Challenging the NAACP

Challenging the NAACP July 29, 2008

‘Blacks make up about 13 percent of the US population, but they account for about a third of all abortions. Clearly, there are some discrepancies here.’,’

Bill McGurn of the Wall Street Journal puts these numbers in the context of efforts that the NAACP could support in order to help the black community, especially women. Read the whole piece , but this part puts the case pretty clearly:

On the other side, of course, are the maternity homes and Crisis Pregnancy Centers. Planned Parenthood and their allies accuse these centers of posing as medical clinics, offering religion instead of science, and of “traumatizing” pregnant women by showing them things like sonograms. It’s an odd complaint from a group that runs a Web site called Teenwire – which offers adolescents tips on everything from anal sex to a crude, animated condom game. Given that the overwhelming majority of women who have abortions are over age 20, showing one a sonogram or telling her “Jesus loves you” seems pretty tame stuff.

Planned Parenthood has every legal right to pursue its business. But if – as our pro-choice friends like to say – we really want a world where abortion is more rare, could not the NAACP help?
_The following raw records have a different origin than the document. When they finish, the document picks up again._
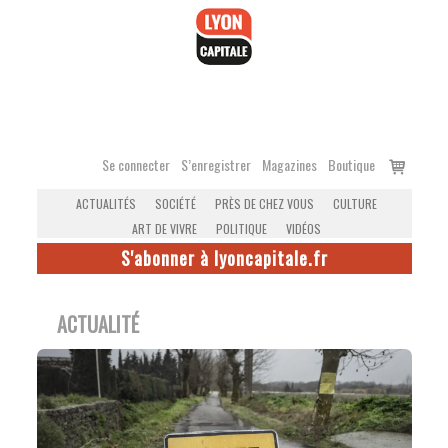
Accéder
au
contenu
Voir
Se connecter
S’enregistrer
Magazines
Boutique
le
ACTUALITÉS
SOCIÉTÉ
PRÈS DE CHEZ VOUS
CULTURE
panier
ART DE VIVRE
POLITIQUE
VIDÉOS
S'abonner à lyoncapitale.fr
ACTUALITÉ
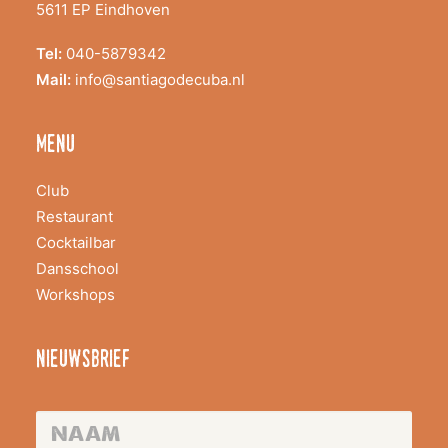
5611 EP Eindhoven
Tel:
040-5879342
Mail:
info@santiagodecuba.nl
menu
Club
Restaurant
Cocktailbar
Dansschool
Workshops
nieuwsbrief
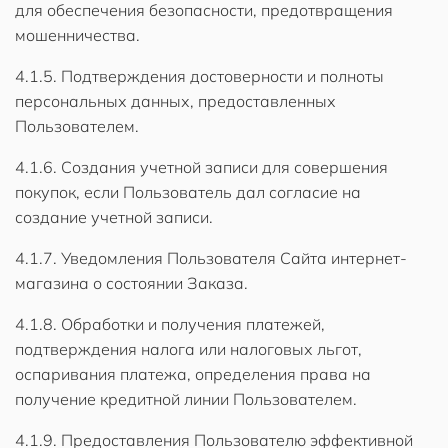
для обеспечения безопасности, предотвращения
мошенничества.
4.1.5. Подтверждения достоверности и полноты
персональных данных, предоставленных
Пользователем.
4.1.6. Создания учетной записи для совершения
покупок, если Пользователь дал согласие на
создание учетной записи.
4.1.7. Уведомления Пользователя Сайта интернет-
магазина о состоянии Заказа.
4.1.8. Обработки и получения платежей,
подтверждения налога или налоговых льгот,
оспаривания платежа, определения права на
получение кредитной линии Пользователем.
4.1.9. Предоставления Пользователю эффективной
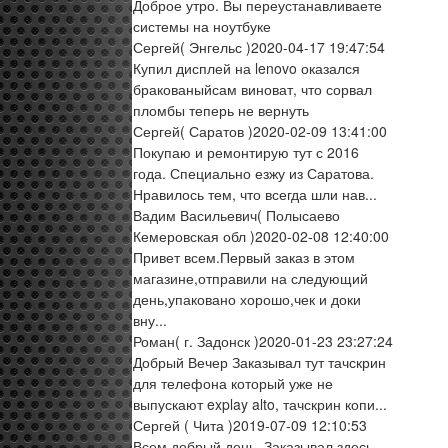
Доброе утро. Вы переустанавливаете
системы на ноутбуке
Сергей
( Энгельс )
2020-04-17 19:47:54
Купил дисплей на lenovo оказался
бракованыйсам виноват, что сорвал
пломбы теперь не вернуть
Сергей
( Саратов )
2020-02-09 13:41:00
Покупаю и ремонтирую тут с 2016
года. Специально езжу из Саратова.
Нравилось тем, что всегда шли нав...
Вадим Васильевич
( Полысаево
Кемеровская обл )
2020-02-08 12:40:00
Привет всем.Первый заказ в этом
магазине,отправили на следующий
день,упаковано хорошо,чек и доки
вну...
Роман
( г. Задонск )
2020-01-23 23:27:24
Добрый Вечер Заказывал тут тачскрин
для телефона который уже не
выпускают explay alto, тачскрин копи...
Сергей
( Чита )
2019-07-09 12:10:53
Всем добрый день. Заказывал здесь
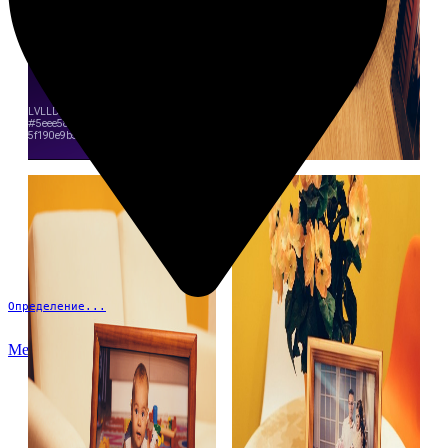
Определение...
Меню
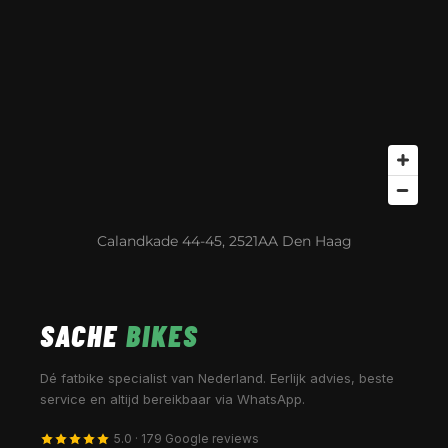
Calandkade 44-45, 2521AA Den Haag
SACHE
BIKES
Dé fatbike specialist van Nederland. Eerlijk advies, beste
service en altijd bereikbaar via WhatsApp.
5.0 · 179 Google reviews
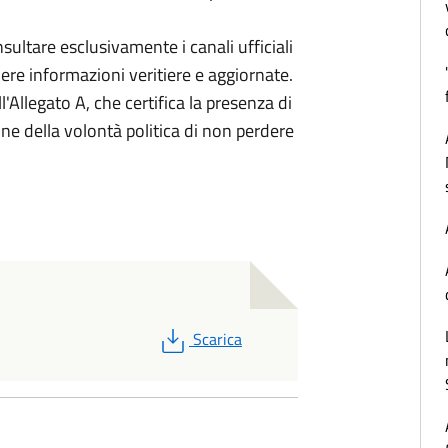
sultare esclusivamente i canali ufficiali
enere informazioni veritiere e aggiornate.
l'Allegato A, che certifica la presenza di
one della volontà politica di non perdere
PDF
Scarica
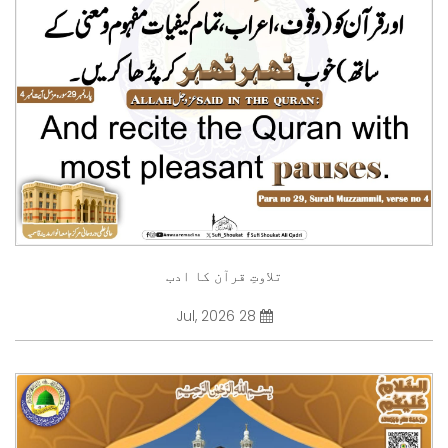
تلاوتِ قرآن کا ادب
28 Jul, 2026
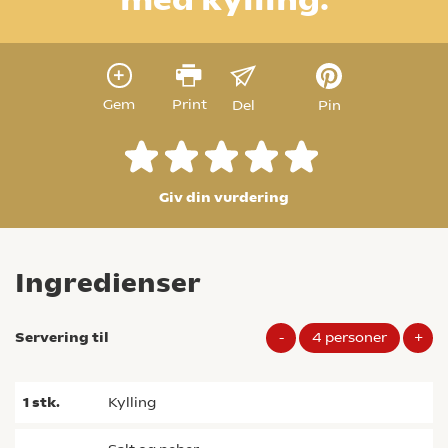
Gem
Print
Del
Pin
Giv din vurdering
Ingredienser
Servering til
-
4
personer
+
1
stk.
kylling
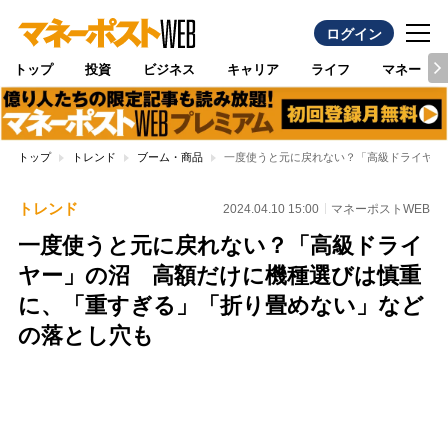
ログイン
トップ
投資
ビジネス
キャリア
ライフ
マネー
トップ
トレンド
ブーム・商品
一度使うと元に戻れない？「高級ドライヤー
トレンド
2024.04.10 15:00
マネーポストWEB
一度使うと元に戻れない？「高級ドライ
ヤー」の沼 高額だけに機種選びは慎重
に、「重すぎる」「折り畳めない」など
の落とし穴も
Loaded
:
100.00%
/
Unmute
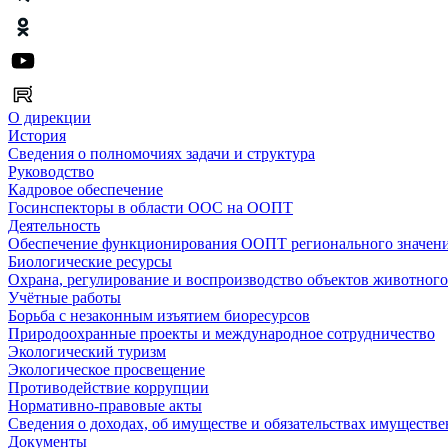
О дирекции
История
Сведения о полномочиях задачи и структура
Руководство
Кадровое обеспечение
Госинспекторы в области ООС на ООПТ
Деятельность
Обеспечение функционирования ООПТ регионального значен
Биологические ресурсы
Охрана, регулирование и воспроизводство объектов животног
Учётные работы
Борьба с незаконным изъятием биоресурсов
Природоохранные проекты и международное сотрудничество
Экологический туризм
Экологическое просвещение
Противодействие коррупции
Нормативно-правовые акты
Сведения о доходах, об имуществе и обязательствах имуществе
Документы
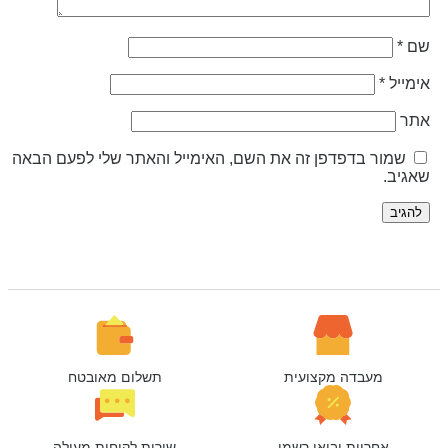
ם
*
ימייל
*
תר
שמור בדפדפן זה את השם, האימייל והאתר שלי לפעם הבאה
אגיב.
מעבדה מקצועית
תשלום מאובטח
אחריות יבואן רשמי
שירות לקוחות מעולה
Just imagine if this institution used its voice and resources to ensure that, beside all those Planned Parenthood clinics located in our minority neighborhoods, African-American women could find another kind of place. A place not unlike Good Counsel – where a scared young pregnant woman could carry her baby to term, complete her education, train for a new job, and be treated with the love and respect that a mother needs and deserves.

In other words, could not the NAACP work for a society where pregnant African-Americans had two doors open to them? Planned Parenthood’s not going anywhere, so the first would still lead to America’s largest abortion provider, a business that has already eliminated millions from America’s population. But the other would lead to people whose business is of a vastly different order: welcoming these children into the world, and getting their moms the help they need to live lives of purpose and dignity.

Then again, that would give women a real choice.